Ces puits de lumière sont couverts de verrières qui favorisent l'étanchéité du lieu ainsi que son isolation. Par temps nuageux, la nef respire au gré des mouvements de lumière comme le signe d'une résonance extérieure. Dans le choeur de l'église, on trouve une petite ouverture, au sud, dans laquelle la lumière pénètre directement. La trace est portée sur le mur du fond. Au fur et à mesure que la journée se déroule, la tache solaire s'étale en montant sur le mur et éclaire, par diffusion, l'ensemble de l'église. On le voit, dans cette construction, même si le verre est mis en oeuvre dans un dénuement technique, il n'en joue pas moins un rôle fondamental. Sans lui, point de puits de jour, ni de cloître vivable. Parfois, l'avancée technique ne se situe pas dans la technicité même, mais dans sa simple application à un contexte particulier qui lui accorde un sens plus noble.

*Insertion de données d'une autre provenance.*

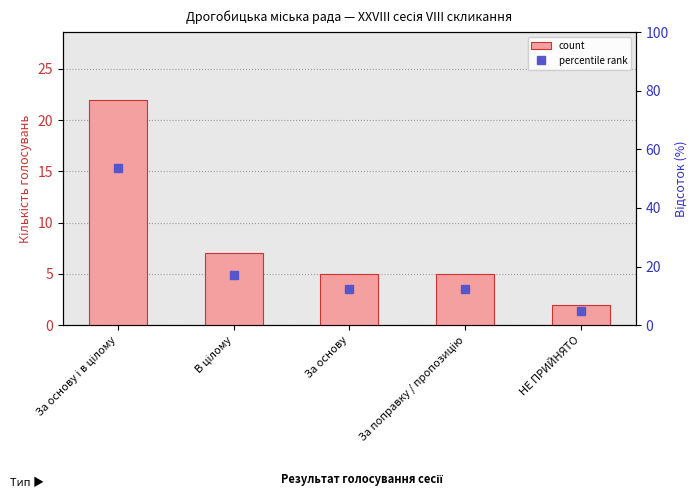

What is the label of the 2nd bar from the right?

За поправку / пропозицію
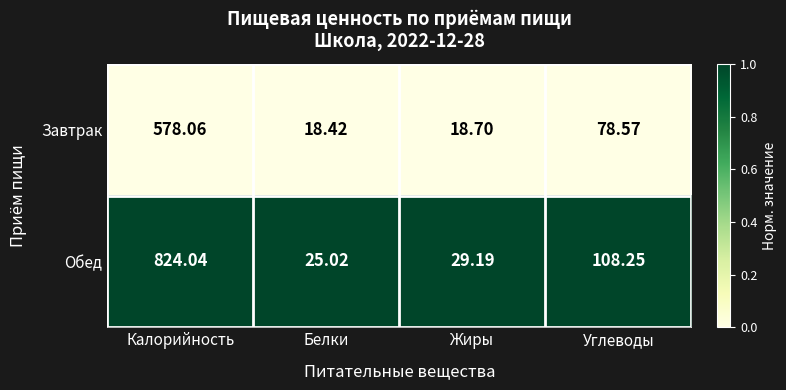

Rank the series by their maximum value, from highest to lowest.

Обед, Завтрак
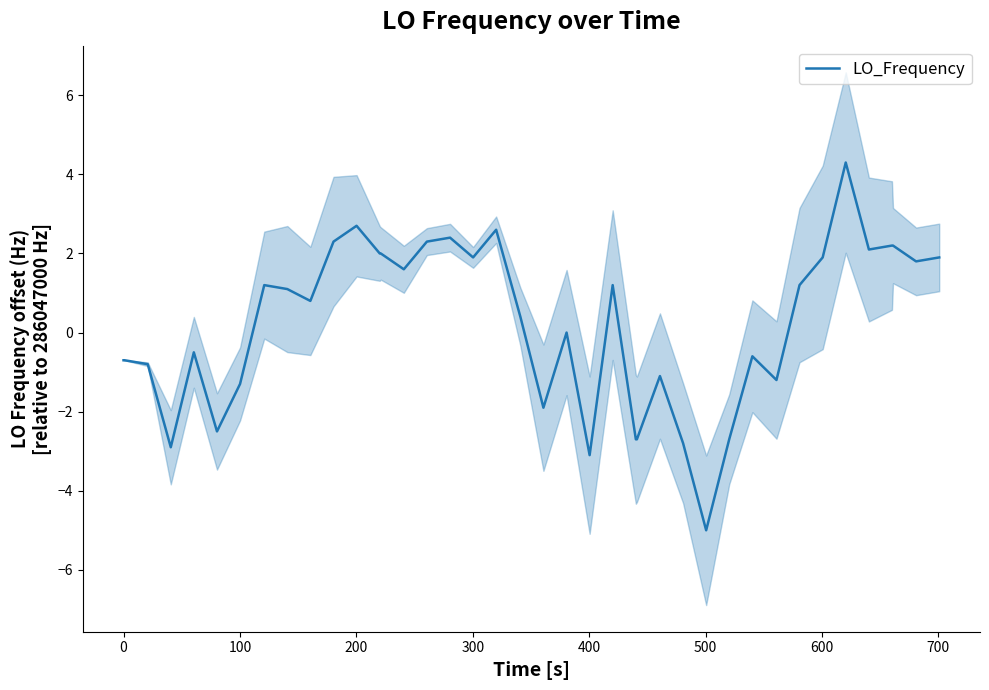

What is the maximum value for LO_Frequency?

4.3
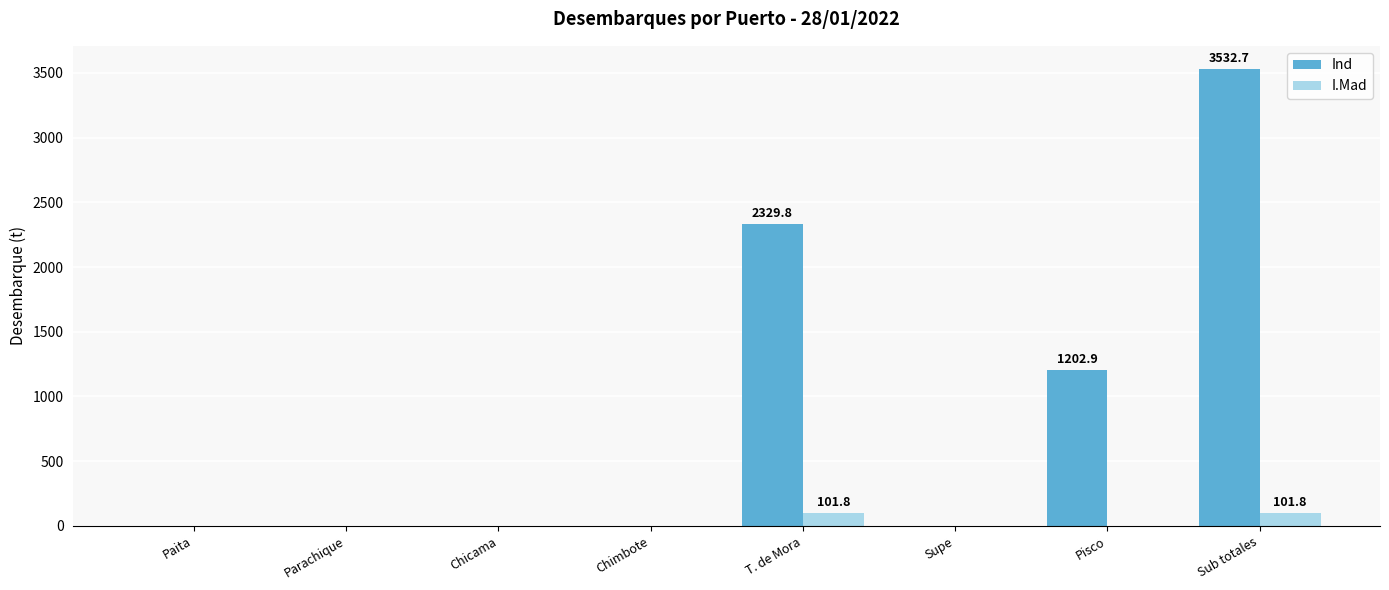

Reading right to left, what are all the values shown in this chart?

Ind: 3532.7	1202.9	0.0	2329.8	0.0	0.0	0.0	0.0
I.Mad: 101.8	0.0	0.0	101.8	0.0	0.0	0.0	0.0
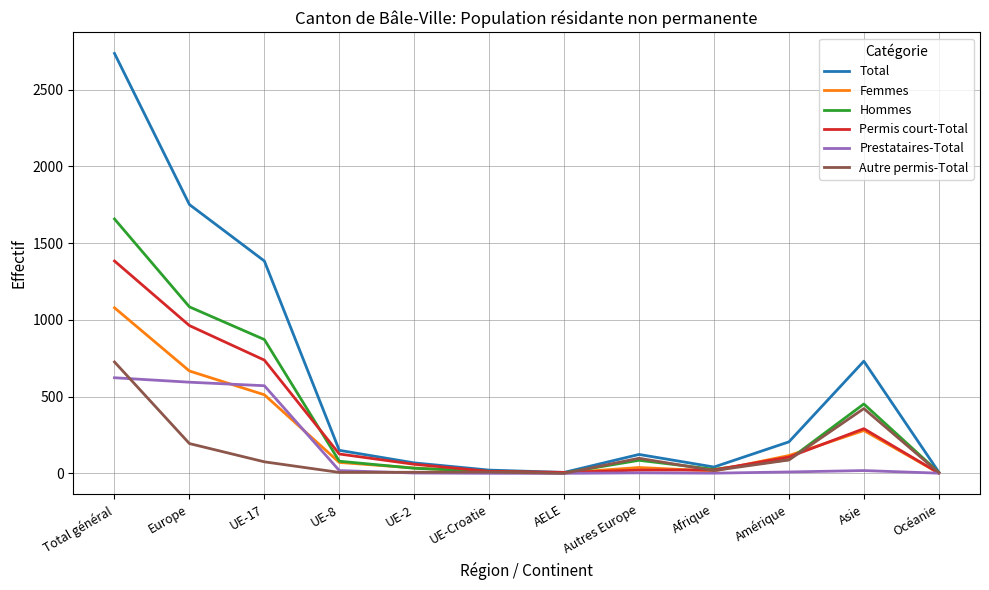

The value of Prestataires-Total at UE-17 is 937. True or false?

False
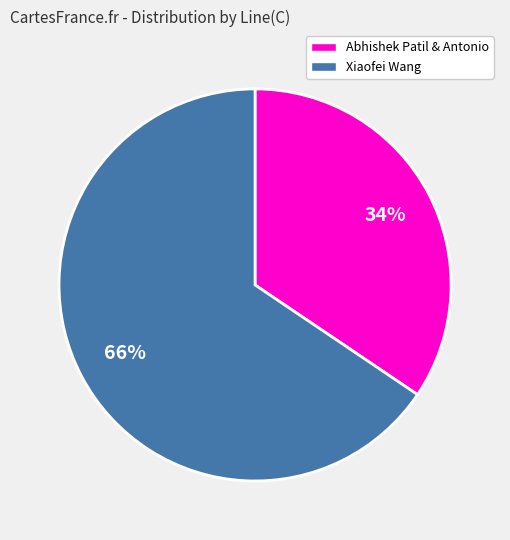

Is the sum of Abhishek Patil & Antonio and Xiaofei Wang greater than half?

Yes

Emmanuel Vicarini / Crédit des photos : John Pawson Office


D'une ferme baroque à un monastère minimaliste

Le futur monastère de Novo Dvùr (Cour-neuve) prend appui sur un ancien corps de ferme baroque. Le projet oscille entre démolition, réhabilitation et construction neuve. Disposée autour d'une cour, la ferme convenait bien à l'organisation d'un monastère et le lieu correspondait à l'esprit cistercien. " Le paysage de Bohême ressemble un peu au Cantal avec ses grandes prairies pauvres et ses bois de sapin, explique le Père Samuel. La pluie bat les troncs nus, la neige pelliculaire recouvre l'herbe drue et les grandes lignes boisées ondulent autour des prairies. " À terme, l'aile ouest sera restaurée dans son intégralité, l'aile nord recevra l'église neuve, les ailes sud et est ne conserveront que les fondations. Enfin, ce vaste mélange d'époques et de types de constructions (neuve, réhabilitation et restauration) s'harmonise grâce à un projet extérieur très brutal de l'architecture neuve. Le parti se tient par sa franchise, sans chercher à colmater ou effacer les traces de jonction. La nef se présente comme une sorte de profil de château d'eau ramassé en béton brut, sans ouverture. À l'intérieur, le minimalisme équilibre les lieux. Les volumes sont épurés, les intérieurs unifiés par un lait de chaux. Le cloître tient une position particulière puisqu'il est à la fois extérieur et intérieur. De dehors, il ceinture, sur trois côtés, la cour en rassemblant les bâtiments. De l'intérieur, il offre une continuité de passage.